More playing around with Advogato XML-RPC
I wanted a more bloggy way of accessing my Advogato posts, so once again I turned to the XML-RPC services of Advogato to integrate my homepage with the Advogato diary. Of course, after a bit of hacking it eventually went entirely out of hand. As it turned out, I hacked a simple Java class called ALog which provides convenient access to the Advogato diary services, but also caches the data locally so that I don't have to go query the Advogato server each time a user views my home page. I did this before, but now I actually cache all diary entries and their metadata. If more than an hour has passed, the ALog queries the "diary.len" function on Advogato to see if there has been any new entries, and if so, it downloads it. An index of all diary entries is stored on disk, so that it can easily be fetched to, for example, populate a calendar or a post archive. I found this simple calendar that fulfilled my needs pretty well, and after a new rounds of DateFormatting, sorting and nicotine intoxication, I actually had JSP code that produced something resembling a blog, all based on the data on the Advogato server.
I once again got bitten (I think!) by Windows and Linux differences in Java. I wanted to make writes to the cache (which is file based) atomic, so on all places that I wrote to disk, I first wrote all data to a temporary file in the same directory, and when done, used renameTo() to atomically overwrite the old file with the new one. This seems to work well on Linux, but I'm using Windows on my workstation, where it didn't work at all.
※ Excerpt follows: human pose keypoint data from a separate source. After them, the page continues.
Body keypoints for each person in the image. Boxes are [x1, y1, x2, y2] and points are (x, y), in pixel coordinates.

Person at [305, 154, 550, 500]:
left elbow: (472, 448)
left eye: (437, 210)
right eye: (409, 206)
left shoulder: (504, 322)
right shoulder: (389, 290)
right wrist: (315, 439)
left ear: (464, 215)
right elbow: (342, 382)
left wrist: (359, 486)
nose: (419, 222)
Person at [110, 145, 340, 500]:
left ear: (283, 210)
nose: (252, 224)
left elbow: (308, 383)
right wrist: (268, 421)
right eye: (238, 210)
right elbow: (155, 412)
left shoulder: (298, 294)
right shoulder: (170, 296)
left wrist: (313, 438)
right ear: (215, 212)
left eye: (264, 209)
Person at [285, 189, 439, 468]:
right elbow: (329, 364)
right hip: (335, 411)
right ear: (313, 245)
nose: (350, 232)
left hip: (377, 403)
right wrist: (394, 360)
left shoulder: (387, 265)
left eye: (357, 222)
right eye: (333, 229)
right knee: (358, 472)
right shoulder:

So I resorted to deleting the target file just before the rename, which creates a tiny race condition - but for I doubt I'll have to worry about those few milliseconds when it comes to my home page. :-)
I think the ugliest hack in this adventure, however, was the code to sort and count the monthly entries. I just wanted to get something done, so I created a TreeMap, wherein I put an diary count as value and as key a year-month string in the form "yyyy-mm". Then, I created a Comparator for the TreeMap that splits the key string and parses the two halves and compares first the year and then the month. This way, I can use entrySet().iterator() and retrieve an Iterator of Map.Entry objects containing each month and it's post count in a comfortable order. Of course, I had to parse the "yyyy-mm" into a time stamp that could be properly printed, too.
There are many other stupid things with the code (such as that the entire diary metadata index is read at each request), but I won't have to worry about them until the number of diaries is huge and/or I have thousands of visitors to my homepage. After all, the index file is only 272 bytes at the moment (with 16 bytes per post).